## INSTRUCTIONS FOR THE TASK
Copy every line of the material below word for word, omitting the pictures.

## GIVEN DATA
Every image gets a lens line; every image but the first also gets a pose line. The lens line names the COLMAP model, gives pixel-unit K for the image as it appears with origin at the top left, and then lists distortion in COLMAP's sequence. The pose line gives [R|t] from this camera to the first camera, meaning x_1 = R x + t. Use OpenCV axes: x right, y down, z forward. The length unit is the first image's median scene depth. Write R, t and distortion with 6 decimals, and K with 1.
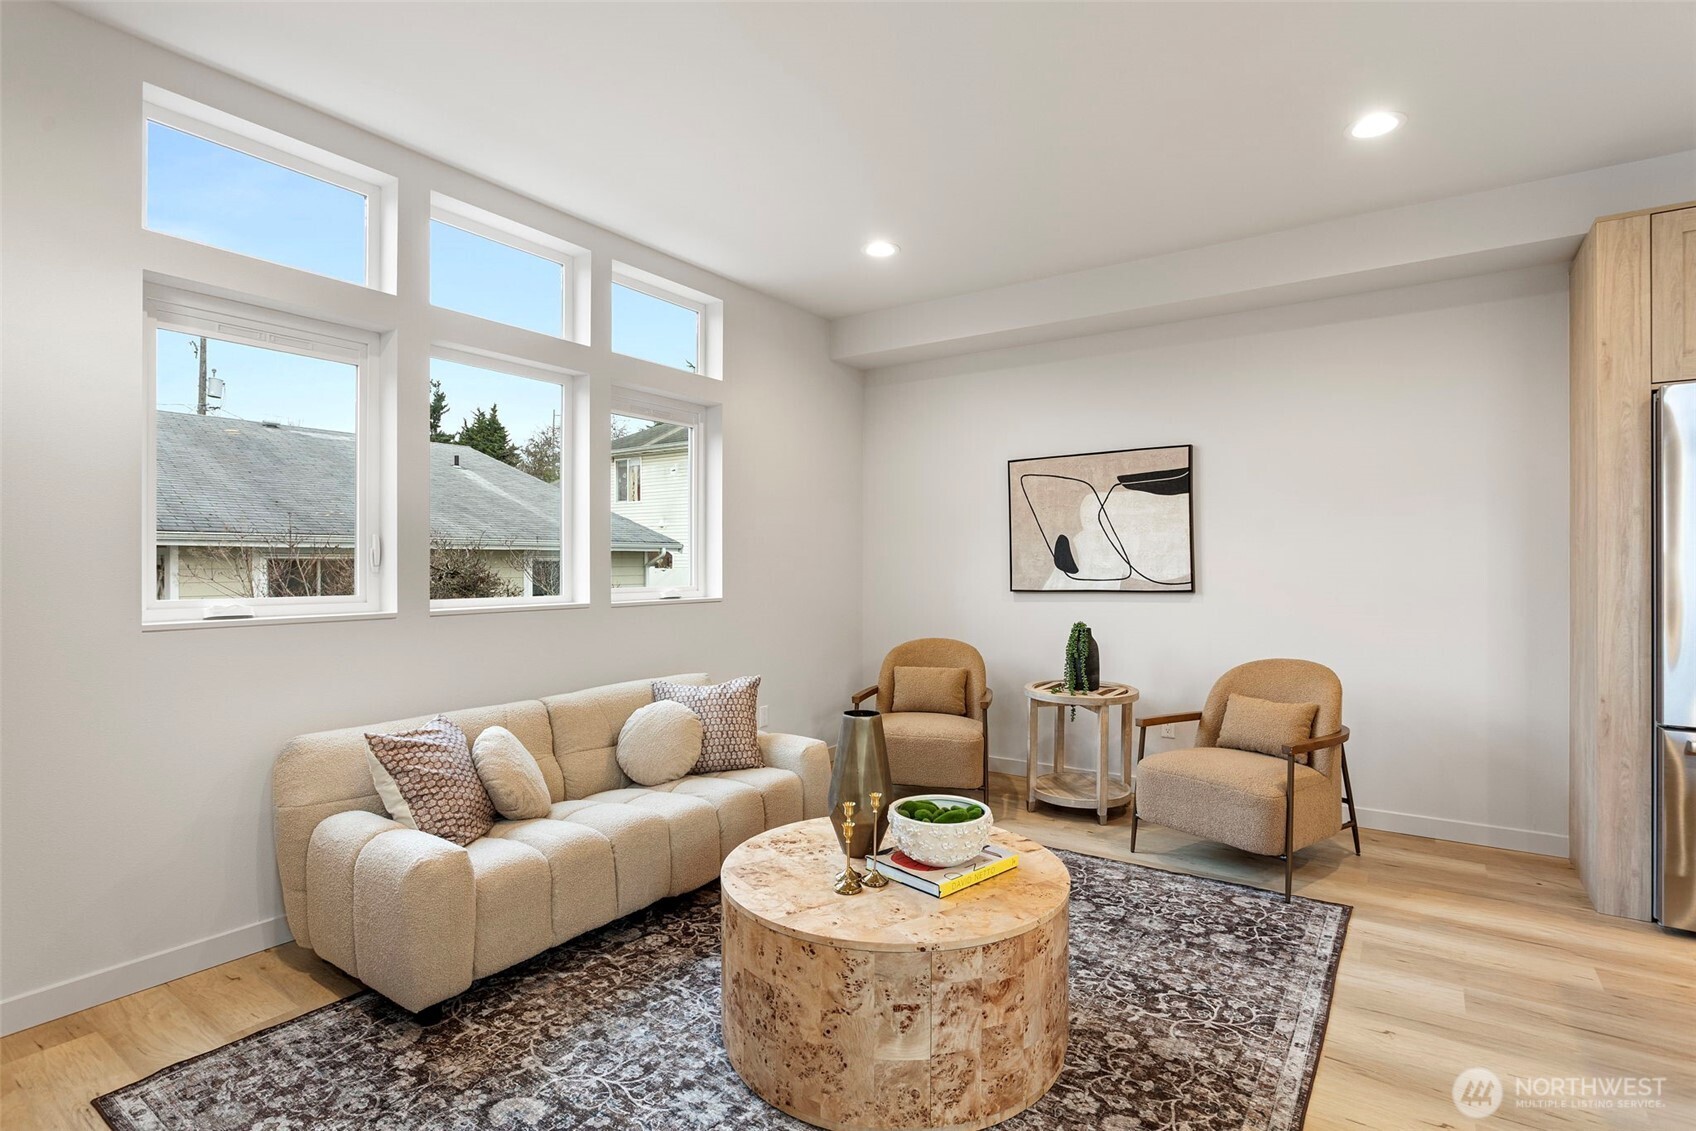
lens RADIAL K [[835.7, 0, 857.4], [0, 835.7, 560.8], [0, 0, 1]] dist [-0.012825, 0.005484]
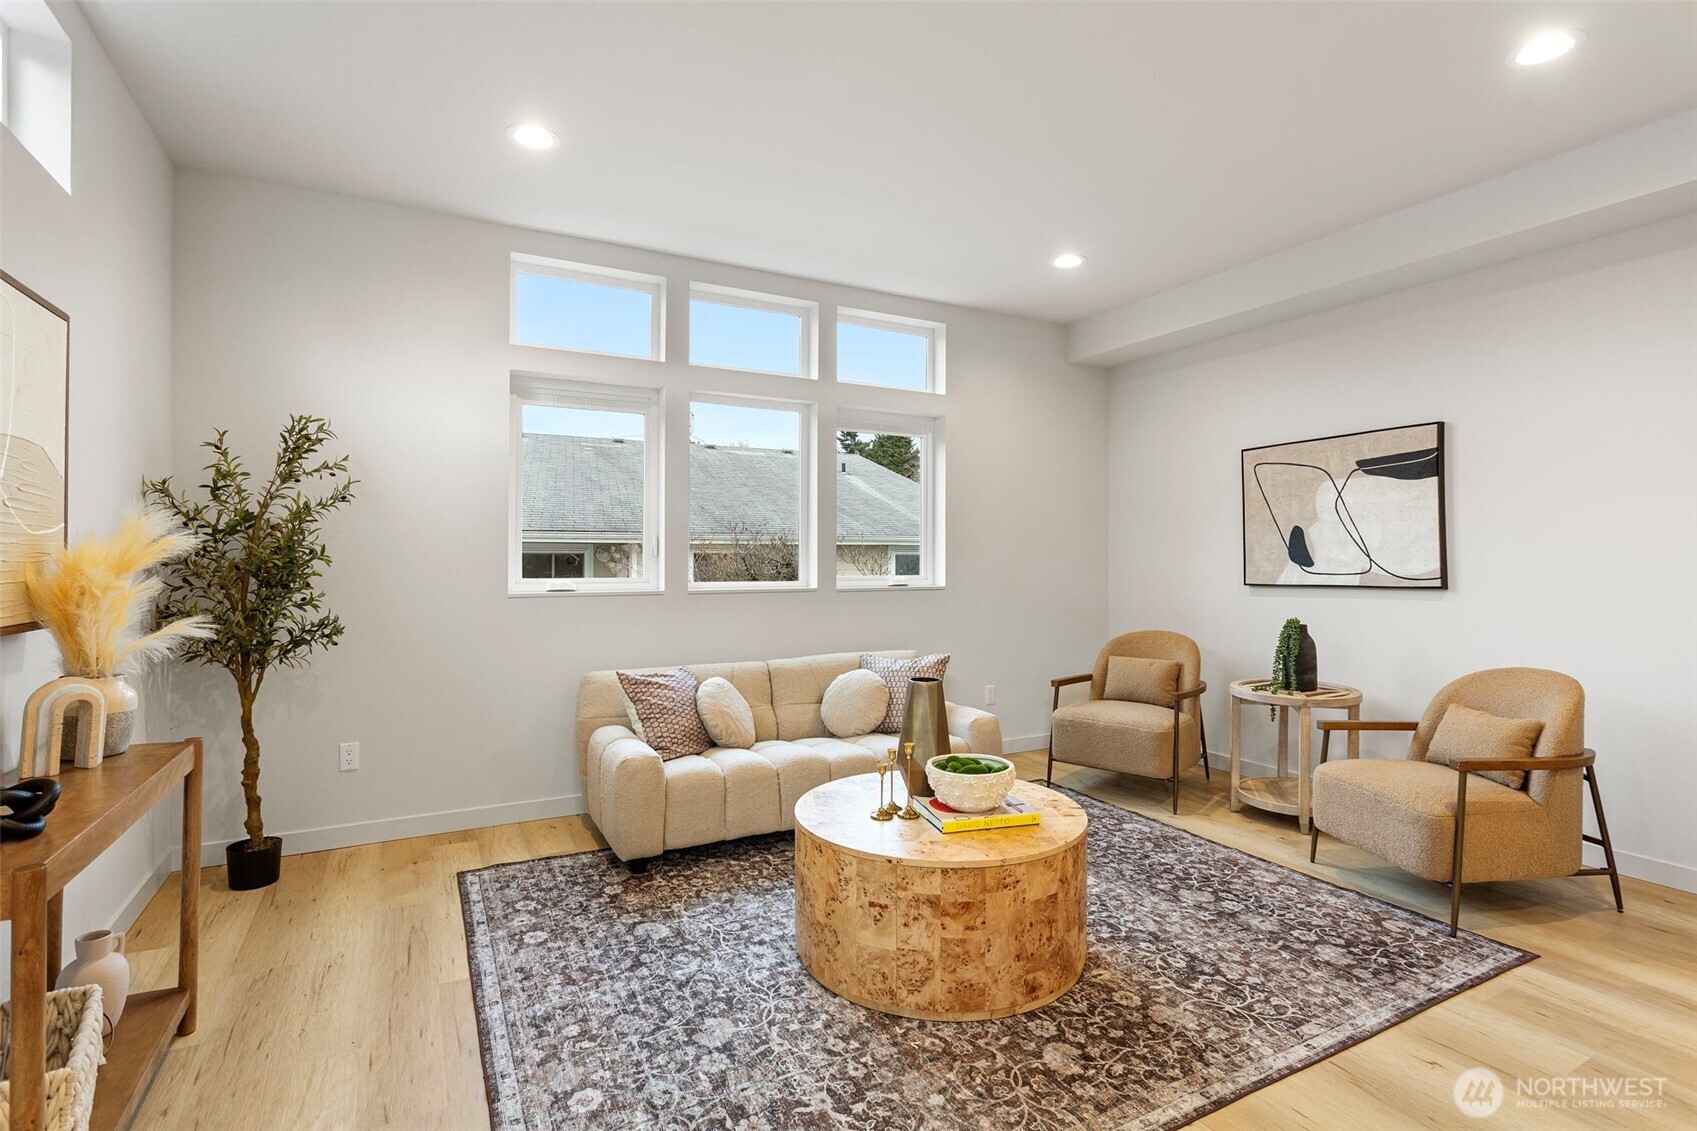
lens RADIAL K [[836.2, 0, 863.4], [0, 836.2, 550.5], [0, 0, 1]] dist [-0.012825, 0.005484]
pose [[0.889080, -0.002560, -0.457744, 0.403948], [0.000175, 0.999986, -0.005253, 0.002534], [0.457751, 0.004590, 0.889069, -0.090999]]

## EXPECTED ANSWER
Every image gets a lens line; every image but the first also gets a pose line. The lens line names the COLMAP model, gives pixel-unit K for the image as it appears with origin at the top left, and then lists distortion in COLMAP's sequence. The pose line gives [R|t] from this camera to the first camera, meaning x_1 = R x + t. Use OpenCV axes: x right, y down, z forward. The length unit is the first image's median scene depth. Write R, t and distortion with 6 decimals, and K with 1.
lens RADIAL K [[835.7, 0, 857.4], [0, 835.7, 560.8], [0, 0, 1]] dist [-0.012825, 0.005484]
lens RADIAL K [[836.2, 0, 863.4], [0, 836.2, 550.5], [0, 0, 1]] dist [-0.012825, 0.005484]
pose [[0.889080, -0.002560, -0.457744, 0.403948], [0.000175, 0.999986, -0.005253, 0.002534], [0.457751, 0.004590, 0.889069, -0.090999]]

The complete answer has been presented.